● Textauszug:
Jonathan Shepard (ed.) The Expansion of Orthodox Europe. Byzantium, the Balkans and Russia. Ashgate Publishing Aldershot, Hampshire, Burlington, VT 2007. LV, 532 S., Abb., Ktn. = The Expansion of Latin Europe, 1000–1500.

Der Sammelband ist in seiner Zielsetzung und in seinen thematischen Schwerpunkten als Begleit- und Ergänzungsband zu einem weiter gefassten Forschungsprojekt konzipiert, das den eu­ropäischen Expansionsbewegungen im Mittel­alter (The Expansion of Latin Europe, 1000–1500) und in der frühen Neuzeit (Expanding World: The European Impact on World History 1450–1800) gewidmet ist. Den Leser erwartet allerdings keine Sammlung originärer Quellenstudien, die den aktuellen Forschungsstand zu den behandelten Themen repräsentieren, sondern ein Reader. Die Beiträge der 22 Autoren sind erstmals zwischen 1949–2003 in Fachzeitschriften oder einschlägigen Monographien im Druck erschienen.

● Datenauszüge:
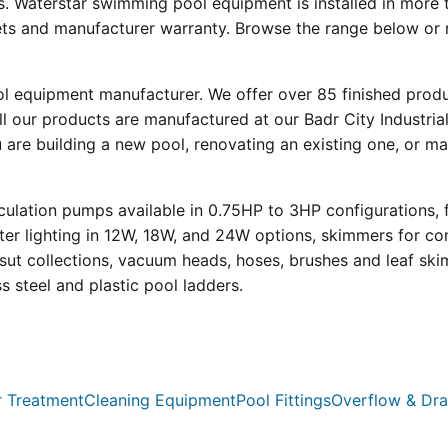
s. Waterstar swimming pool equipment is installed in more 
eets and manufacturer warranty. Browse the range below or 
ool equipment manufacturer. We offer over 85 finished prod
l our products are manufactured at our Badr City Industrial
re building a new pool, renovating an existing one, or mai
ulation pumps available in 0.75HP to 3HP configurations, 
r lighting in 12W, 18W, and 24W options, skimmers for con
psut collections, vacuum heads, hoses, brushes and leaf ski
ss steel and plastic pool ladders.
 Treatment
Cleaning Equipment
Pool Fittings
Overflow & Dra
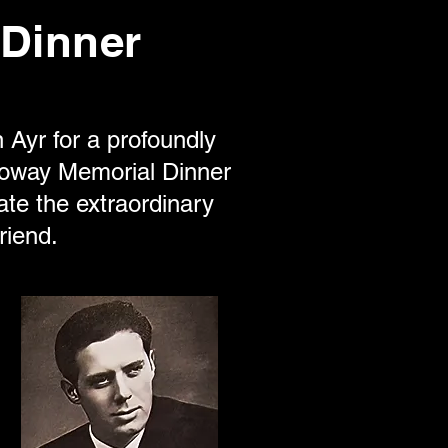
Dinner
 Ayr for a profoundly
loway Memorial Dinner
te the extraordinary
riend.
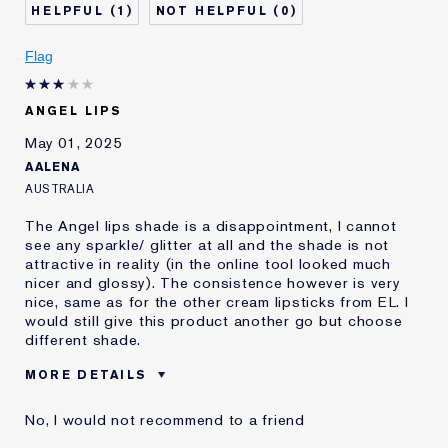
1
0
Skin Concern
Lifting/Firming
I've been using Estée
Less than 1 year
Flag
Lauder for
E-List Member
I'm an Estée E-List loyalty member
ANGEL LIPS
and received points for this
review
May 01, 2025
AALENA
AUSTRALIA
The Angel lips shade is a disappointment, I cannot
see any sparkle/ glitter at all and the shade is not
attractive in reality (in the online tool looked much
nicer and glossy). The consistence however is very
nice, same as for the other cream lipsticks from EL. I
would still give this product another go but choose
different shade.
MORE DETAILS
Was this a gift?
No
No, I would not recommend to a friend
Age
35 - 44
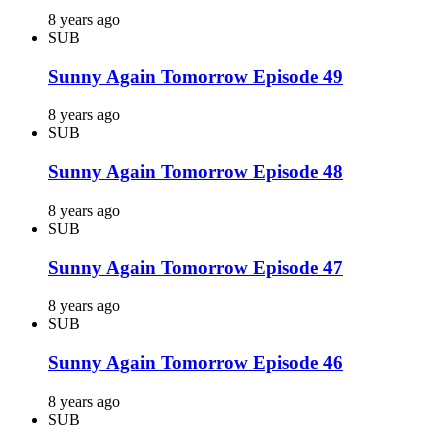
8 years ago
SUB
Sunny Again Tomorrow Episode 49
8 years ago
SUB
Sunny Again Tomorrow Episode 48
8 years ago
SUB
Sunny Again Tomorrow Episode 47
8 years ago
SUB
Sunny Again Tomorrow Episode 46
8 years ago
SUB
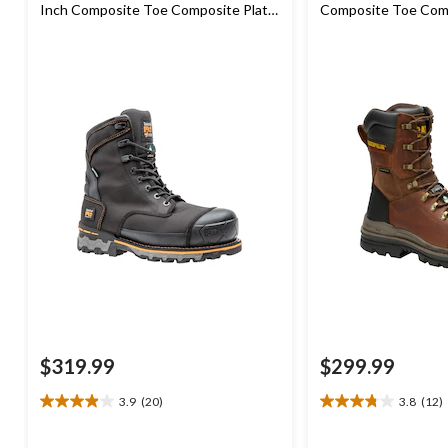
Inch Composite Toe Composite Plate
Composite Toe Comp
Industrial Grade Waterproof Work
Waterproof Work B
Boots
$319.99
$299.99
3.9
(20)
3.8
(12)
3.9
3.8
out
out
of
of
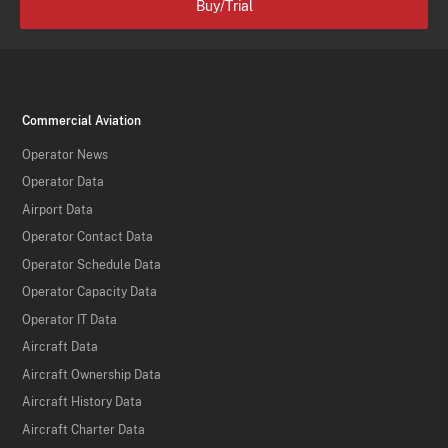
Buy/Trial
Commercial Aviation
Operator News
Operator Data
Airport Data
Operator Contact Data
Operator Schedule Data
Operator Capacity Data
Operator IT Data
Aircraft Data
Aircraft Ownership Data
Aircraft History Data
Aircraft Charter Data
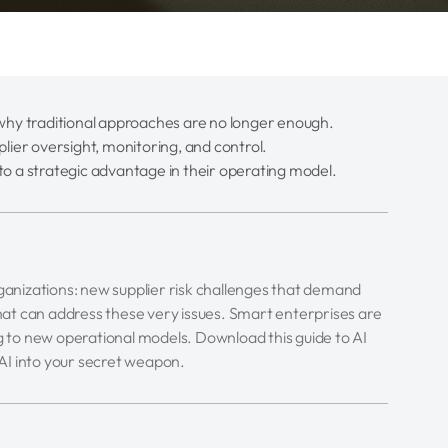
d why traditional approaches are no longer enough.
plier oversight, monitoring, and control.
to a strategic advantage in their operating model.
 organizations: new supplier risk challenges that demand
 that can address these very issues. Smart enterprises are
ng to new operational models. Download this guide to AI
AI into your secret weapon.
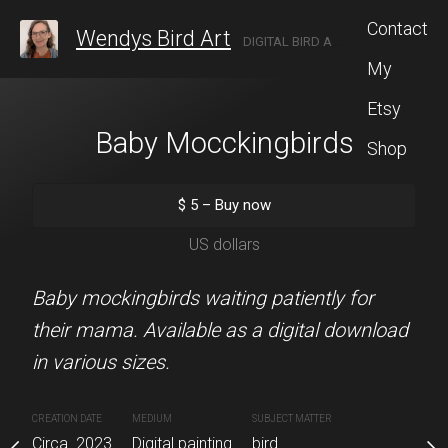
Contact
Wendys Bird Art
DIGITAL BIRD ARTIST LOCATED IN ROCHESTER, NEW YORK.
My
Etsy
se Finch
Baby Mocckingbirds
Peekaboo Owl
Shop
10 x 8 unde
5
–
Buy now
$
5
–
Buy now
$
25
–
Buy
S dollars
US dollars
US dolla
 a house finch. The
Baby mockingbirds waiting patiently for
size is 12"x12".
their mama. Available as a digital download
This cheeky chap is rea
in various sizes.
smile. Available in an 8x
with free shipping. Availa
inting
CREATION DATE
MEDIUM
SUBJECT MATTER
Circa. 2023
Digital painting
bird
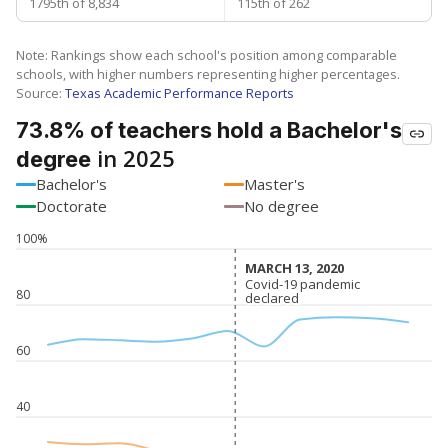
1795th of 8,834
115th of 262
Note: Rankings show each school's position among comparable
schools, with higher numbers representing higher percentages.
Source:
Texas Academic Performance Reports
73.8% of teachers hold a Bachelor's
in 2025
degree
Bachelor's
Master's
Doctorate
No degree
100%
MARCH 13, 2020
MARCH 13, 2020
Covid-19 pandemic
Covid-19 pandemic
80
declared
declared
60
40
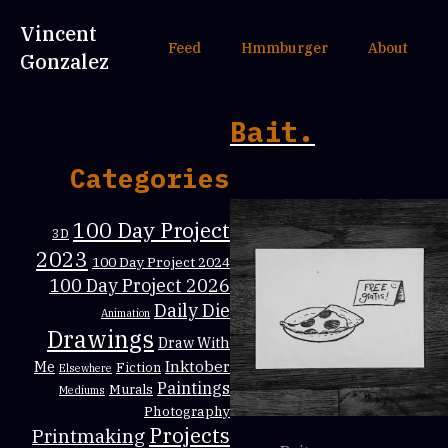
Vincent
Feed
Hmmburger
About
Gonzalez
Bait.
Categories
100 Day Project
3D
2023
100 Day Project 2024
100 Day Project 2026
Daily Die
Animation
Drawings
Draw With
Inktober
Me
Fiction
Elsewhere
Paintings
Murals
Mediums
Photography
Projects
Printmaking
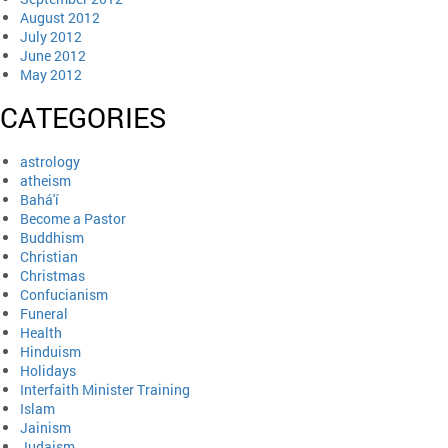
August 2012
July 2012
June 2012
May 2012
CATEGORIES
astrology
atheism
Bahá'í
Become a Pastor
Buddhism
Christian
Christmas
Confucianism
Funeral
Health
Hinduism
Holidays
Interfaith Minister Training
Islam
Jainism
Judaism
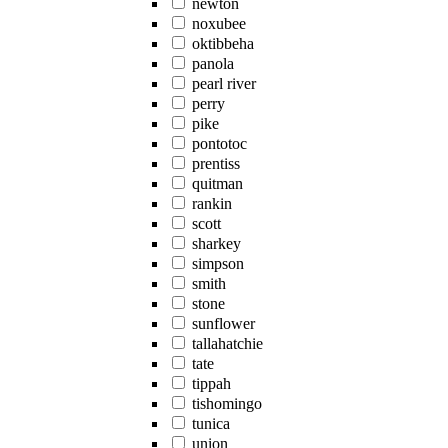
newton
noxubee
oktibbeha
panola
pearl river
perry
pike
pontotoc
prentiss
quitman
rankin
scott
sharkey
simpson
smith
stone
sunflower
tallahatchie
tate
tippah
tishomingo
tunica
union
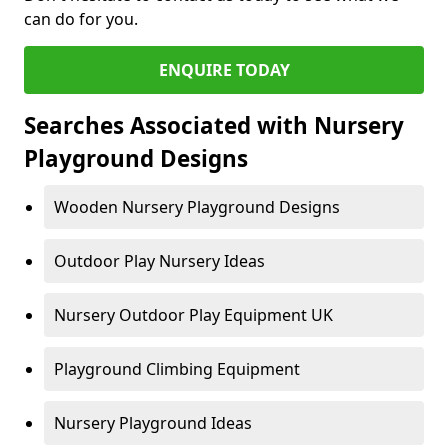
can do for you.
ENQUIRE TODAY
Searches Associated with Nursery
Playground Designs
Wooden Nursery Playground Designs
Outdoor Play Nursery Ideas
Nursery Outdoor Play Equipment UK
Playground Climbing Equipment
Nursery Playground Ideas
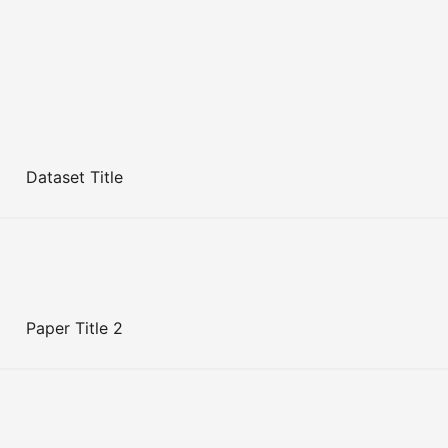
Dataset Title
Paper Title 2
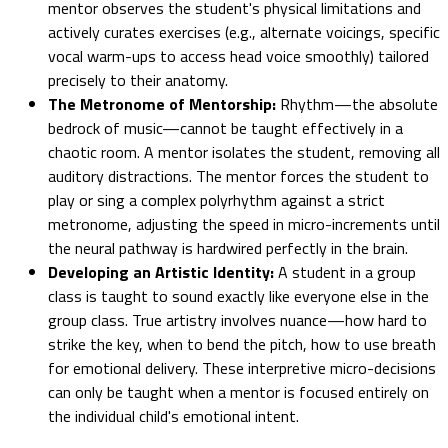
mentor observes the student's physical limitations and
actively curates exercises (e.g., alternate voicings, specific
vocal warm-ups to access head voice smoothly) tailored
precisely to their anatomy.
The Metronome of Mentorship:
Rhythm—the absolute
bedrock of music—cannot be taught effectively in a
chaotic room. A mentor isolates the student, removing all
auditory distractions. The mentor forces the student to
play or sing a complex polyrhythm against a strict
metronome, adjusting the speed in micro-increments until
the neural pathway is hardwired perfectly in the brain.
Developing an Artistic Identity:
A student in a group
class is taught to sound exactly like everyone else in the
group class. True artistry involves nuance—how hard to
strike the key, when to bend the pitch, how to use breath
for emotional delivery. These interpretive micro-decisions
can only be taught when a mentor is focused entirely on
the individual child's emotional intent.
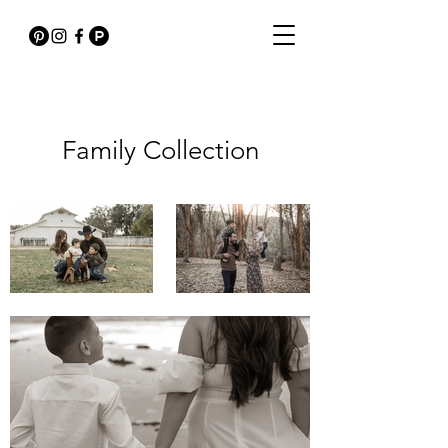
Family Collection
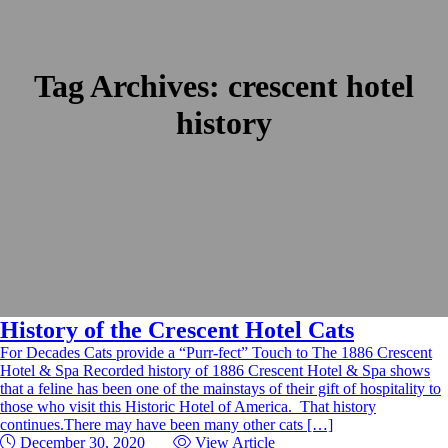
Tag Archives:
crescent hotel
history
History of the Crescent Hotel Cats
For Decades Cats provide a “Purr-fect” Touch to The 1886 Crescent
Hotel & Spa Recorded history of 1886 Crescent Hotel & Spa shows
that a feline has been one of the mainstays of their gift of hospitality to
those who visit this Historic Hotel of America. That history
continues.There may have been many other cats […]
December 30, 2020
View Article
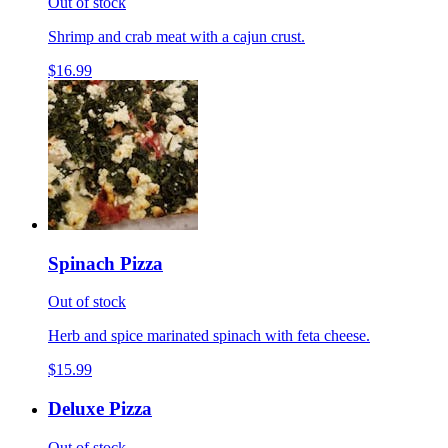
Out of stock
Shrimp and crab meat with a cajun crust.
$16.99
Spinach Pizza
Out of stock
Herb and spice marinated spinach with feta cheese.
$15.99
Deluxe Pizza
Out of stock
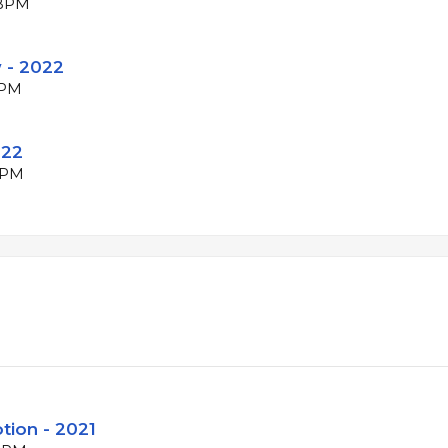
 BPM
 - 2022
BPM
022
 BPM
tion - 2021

● Aufgabe: Setze den Text über den Sammelband „The Expansion of Orthodox Europe“ im Anschluss an seinen letzten Satz fort.

● Ergebnis:
Im seinem Einleitungskapitel „Tides of Byzantium: The Many Forms of Expansion and Contraction“ (S. XXV–LX) versucht der Herausgeber, die unterschiedlichen Aspekte der von Byzanz ausgehenden territorialen, kulturellen, kirchlichen und ökonomischen Expansion in groben Zügen zu skizzieren und die Textauswahl zu begründen. Er zieht dabei eine Trennungslinie bei dem Jahr 1204, als die Rivalität zwischen der westlich-lateinischen und der griechisch-orthodoxen Christenheit eskalierte und die Kaiserstadt Konstantinopel von den Latei­nern erobert wurde. Im ersten Teil (The buoyancy of Byzantium before 1204: its manifest destiny and many frontiers) kommen Beiträ­ge zum Abdruck, die sich u.a. mit Einzel­aspek­ten des byzantinischen Phänomens (Ausprä­gungen der Kaiseridee und des kaiserlichen Hofzeremoniells, Zukunftserwartungen in der byzantinischen Gesellschaft) befassen und am Beispiel der wirtschaftlichen Aktivitäten im östlichen Mittelmeerraum und im vormongolischen Russland sowie der missionarischen Aktivitäten der byzantinischen Reichskirche die Dynamik und die Wandlungs- und Anpassungsfähigkeit von Byzanz demonstrieren. Im zweiten Teil (After the Fall: Shifting centres of the orthodox world) werden die Ausstrahlungen der vom byzantinischen Kaiserhof geprägten religiösen und politischen Kultur nach Osteuropa und in die Rus’ beleuchtet.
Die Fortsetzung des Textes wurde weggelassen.